Exercícios propostos:
A – Diga se cada afirmação concorda com o acórdão do Tribunal Constitucional, respondendo sim ou não e citando as palavras exatas do acórdão que o decidem: (i) A relatora do acórdão é Maria Helena Brito. (ii) O recurso foi interposto no Tribunal Administrativo do Círculo de Lisboa. (iii) O registo da fração a favor dos recorrentes foi declarado caduco.
B – Segundo o acórdão do Tribunal Constitucional, em que data foram registadas e inscritas todas as frações a favor da C.?
C – Retome o acórdão do Tribunal Constitucional a partir do ponto em que termina.

Documento de origem:
- - - -

Acórdão nº 284/03 de Tribunal Constitucional (Port, 29 de Maio de 2003

Data29 Maio 2003
Órgãohttp://vlex.com/desc1/2000_01,Tribunal Constitucional (Port

Proc. n.º 5/03 Acórdão nº 284/03 1ª Secção

Relatora: Maria Helena Brito

Acordam na 1ª Secção do Tribunal Constitucional:

I

  1. A. e mulher, B, interpuseram, junto do Tribunal Administrativo do Círculo de Coimbra, “recurso contencioso de anulação de um acto administrativo dos Serviços do Registo Predial” (cfr. fls. 2), tendo conjuntamente demandado o Estado Português, representado pelo Ministério Público, a Conservadora destacada da Conservatória do Registo Predial de Coimbra e o Director-Geral dos Registos e Notariado. Na petição do recurso concluíram do seguinte modo:

    “

    1. Os recorrentes são donos e legítimos possuidores de uma fracção «AE» que adquiriram por escritura pública de 21/08/84 à C. e tiveram-na inscrita a seu favor no Registo Predial entre 24/08/84 e 30/03/87 quando foi declarado caduco.

    2. E adquiriram esta fracção, de um prédio urbano constituído em Propriedade Horizontal, por escritura pública de 11/04/83, registadas e inscritas todas as fracções a favor da C., em 08/07/83 e nestas condições foi vendida aquela fracção.

- - - -

Extrato de dados:
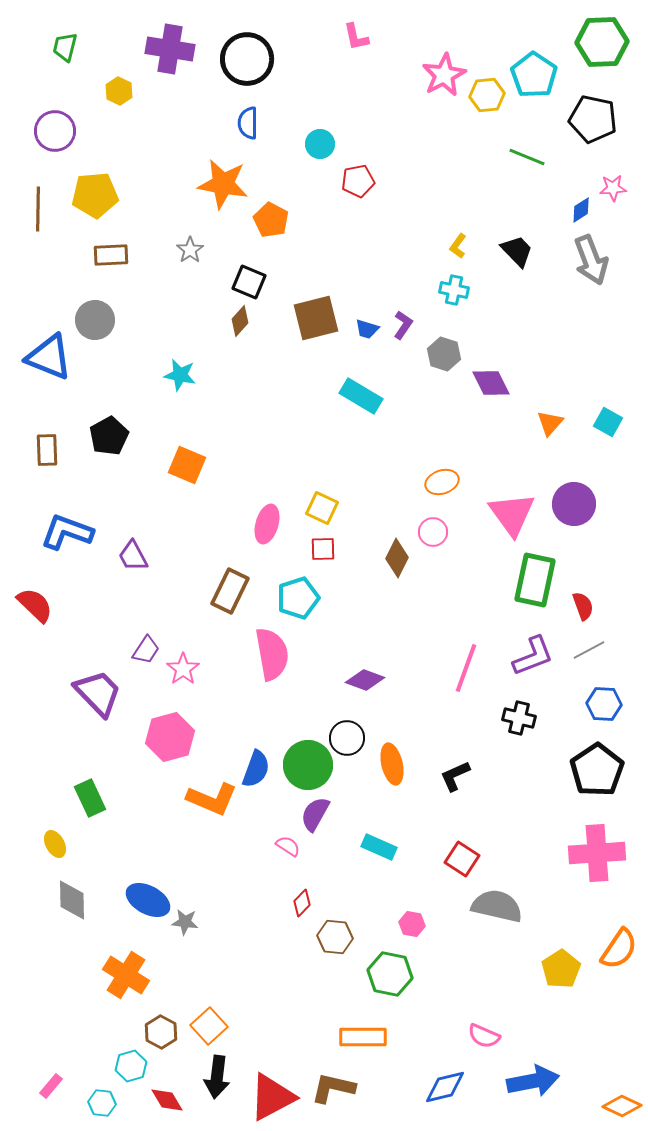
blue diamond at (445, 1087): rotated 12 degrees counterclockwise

- - - -

Respostas aos exercícios:
A –
(i) Sim: "Relatora: Maria Helena Brito".
(ii) Não: "junto do Tribunal Administrativo do Círculo de Coimbra".
(iii) Sim: "tiveram-na inscrita a seu favor no Registo Predial entre 24/08/84 e 30/03/87 quando foi declarado caduco".

B – Em 08/07/83.

C –
    3. Caducado o registo da fracção «AE», voltaram os recorrentes a requerer o registo daquela aquisição efectuada pela escritura de 21/08/84 pela apresentação n° 43/22032000, tendo sido a mesma registada provisoriamente por dúvidas, o qual, por isso, caducou passado que foram 6 meses, sem que fossem removidas as dúvidas.

    4. Mas, o registo efectuado nos termos descritos, eventualmente por dúvidas, que mais parece uma recusa, fora assim efectuado sem prévia audição dos interessados no registo e ora recorrentes, nos termos do art. 100° do CPA.

    5. E apresentado recurso hierárquico para a Direcção Geral do Notariado, na Conservatória pretendeu-se recusar o recurso, por falta de preparo, sem se ter notificado os recorrentes, nos termos do art. 113° do Cód. Proc. Adm., por se entender que também estes comandos não se aplicam aos serviços prestados nas Conservatórias.

    6. E colocada esta questão à Direcção Geral, por Despacho do Senhor Director Geral, foi dada razão à Senhora Conservadora, determinando-se que os serviços públicos das Conservatórias não estão sujeitos ao que determina o art. 100° e 103° daquele C.P.A.

    7. Assim, salvo o devido respeito as decisões da Senhora Conservadora e do Senhor Director Geral, violaram os arts. 100° e 103° por força dos nºs 5, 6 e 7 do art. 2° do Cód. Proc. Adm.

    Nestes termos e melhores de direito, deve ser julgado procedente o recurso e, por via do mesmo, revogar-se os Despachos que determinaram o registo provisório por dúvidas, sem audição dos interessados, assim como recusaram a aplicação do Cód. Proc. Adm. e que foram pelo Director Geral sancionados.”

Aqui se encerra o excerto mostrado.